TUJUAN: Ambil kata demi kata bagian teks tentang asal-usul Salakanagara, mulai dari "Setelah menikah dengan" sampai dengan "diberi nama Rajatapura.".

POTONGAN DOKUMEN:
──────
Kontak perdagangan diyakini merupakan awal dari hubungan negeri negeri di
Nusantara dengan India. Dorongan dakwah agama, Menghindarkan diri dari bahaya, karena
negeri negerinya dikalahkan atau dikuasai oleh lawan lawan politiknya. Mengharapkan
kesejahteraan yang lebih baik.
Dan arus kedatangan
besar besaran terjadi, ketika negeri negeri mereka berasal, dikalahkan atau
dikuasai oleh lawan lawan politiknya. Dan menurut naskah ini, kebanyakan yang
datang ke negeri nusantara adalah wangsa Salankayana, dan wangsa Pallawa. Dua
wangsa inilah, yang sangat banyak datang
di sini,
Seperti halnya yang dipimpin
oleh Dewawarman 1. Ia berasal dari wangsa Palawa,. Ia berangkat dari tanah
India dengan menaiki beberapa puluh perahu besar kecil untuk menuju Nusantara. Sang
Dewawarman datang di sini dengan membawa banyak pengikut dan harta benda serta
berbagai senjata yang disiapkan.
Mereka datang dengan
tujuan berdagang dan menjual jasa dengan penduduk setempat. Mereka membawa
barang dagangan berupa pakaian, berbagai perhiasan, emas, perak, permata,
obat-obatan, dan berbagai barang lainnya. Barang-barang yang dibelinya di sini
adalah rempah-rempah, hasil bumi, dan lain-lain. Di antara pendatang kemudian
banyak yang bermukim dan memperistri penduduk setempat, serta tidak kembali ke
negeri asalnya. Mereka hidup akrab dan bersaudara.
Sang Dewawarman sudah
bersahabat dengan penduduk daerah pesisir Tatar Sunda, Nusa Apuy, dan Pulau
Sumatra bagian selatan. Sang Dewawarman bersahabat pula dengan penghulu
penduduk setempat, akhirnya bermukim di sini dan lama kelamaan menjadi raja
kecil di daerah pesisir bagian barat dari Tatar Sunda.
Setelah menikah dengan
anak penguasa setempat, Aki Tirem, dan menjadi penggantinya dikemudian hari. Dewawarman
kemudian membangun dasar dasar kerajaan,
yang kemudian menjelma menjadi kerajaan Salakanagara. Pada tahun 52 Saka (= 130
Masehi) Sang Dewawarman dinobatkan menjadi raja. Kerajaannya diberi nama
Salakanagara, ibukotanya diberi nama Rajatapura.
──────
DATA MENTAH:

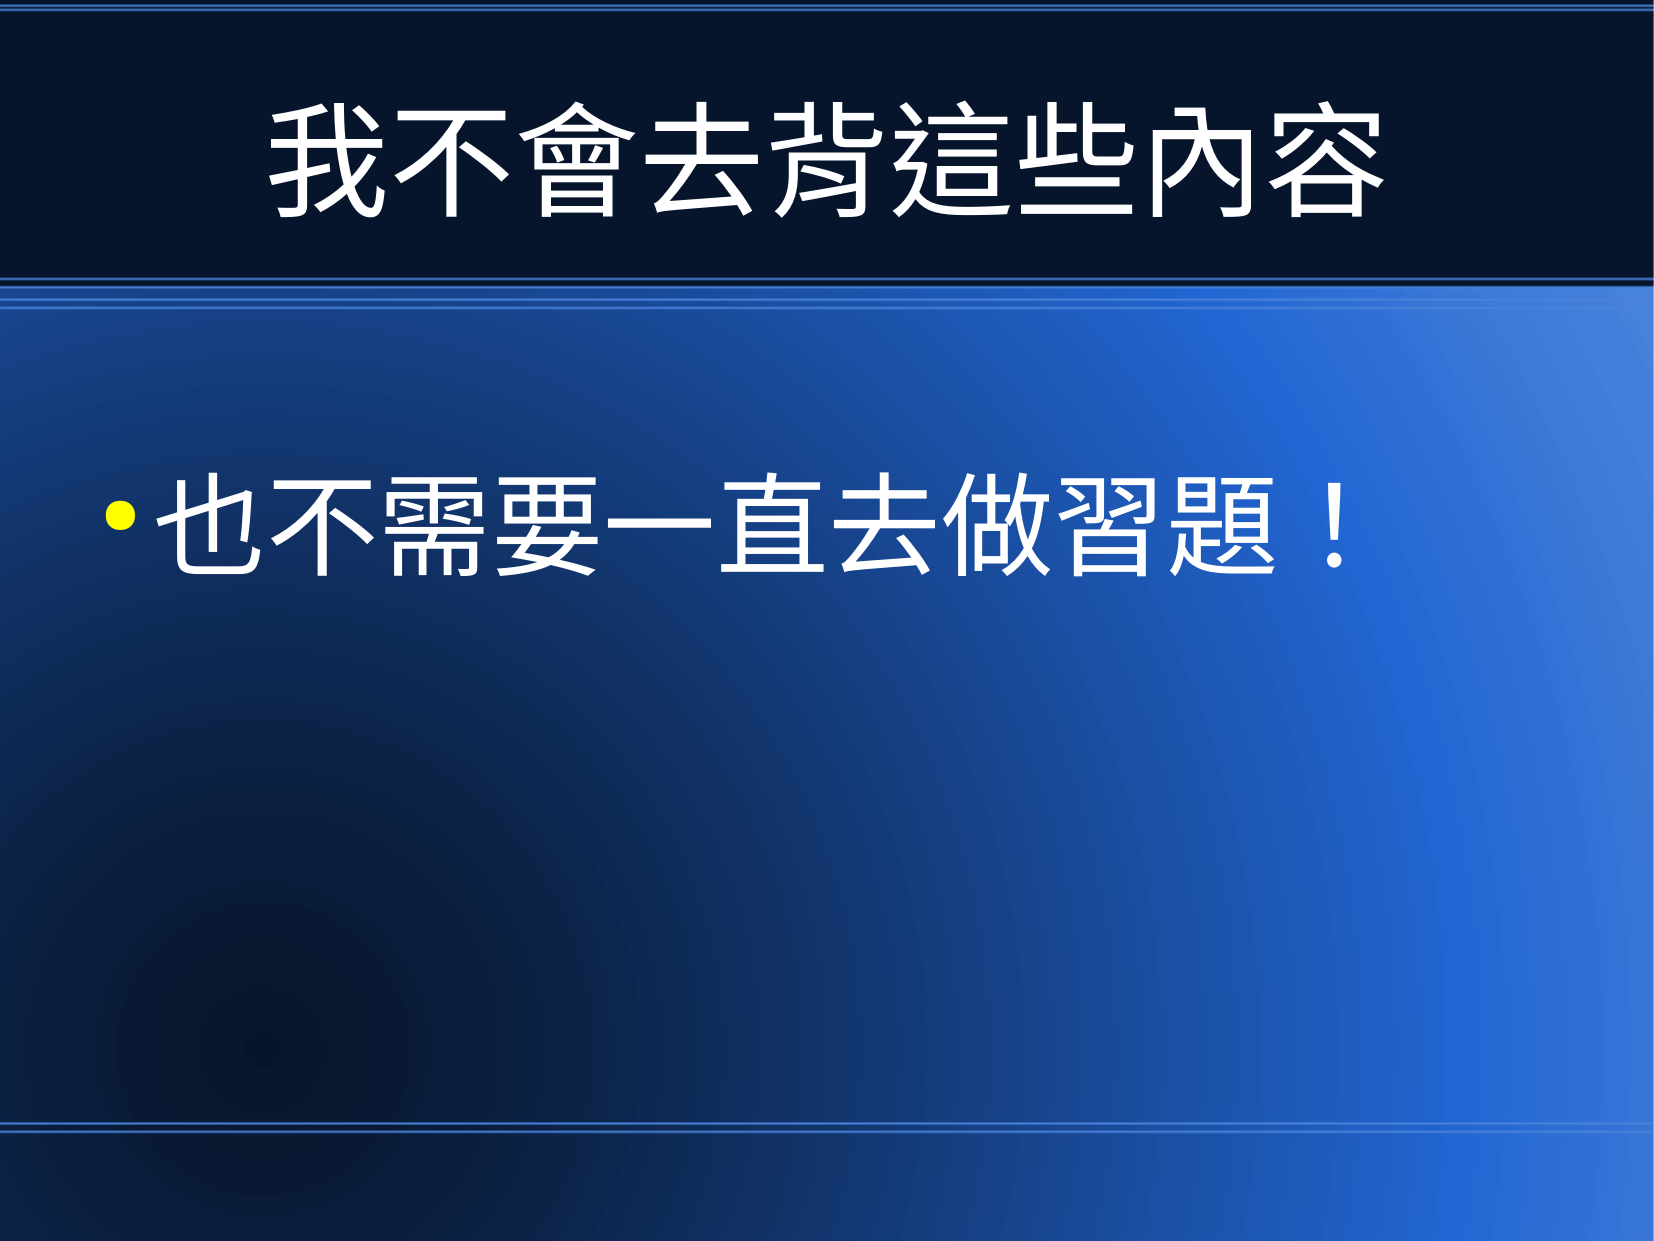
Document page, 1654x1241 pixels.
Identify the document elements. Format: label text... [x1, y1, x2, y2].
──────
HASIL TUGAS:
Setelah menikah dengan
anak penguasa setempat, Aki Tirem, dan menjadi penggantinya dikemudian hari. Dewawarman
kemudian membangun dasar dasar kerajaan,
yang kemudian menjelma menjadi kerajaan Salakanagara. Pada tahun 52 Saka (= 130
Masehi) Sang Dewawarman dinobatkan menjadi raja. Kerajaannya diberi nama
Salakanagara, ibukotanya diberi nama Rajatapura.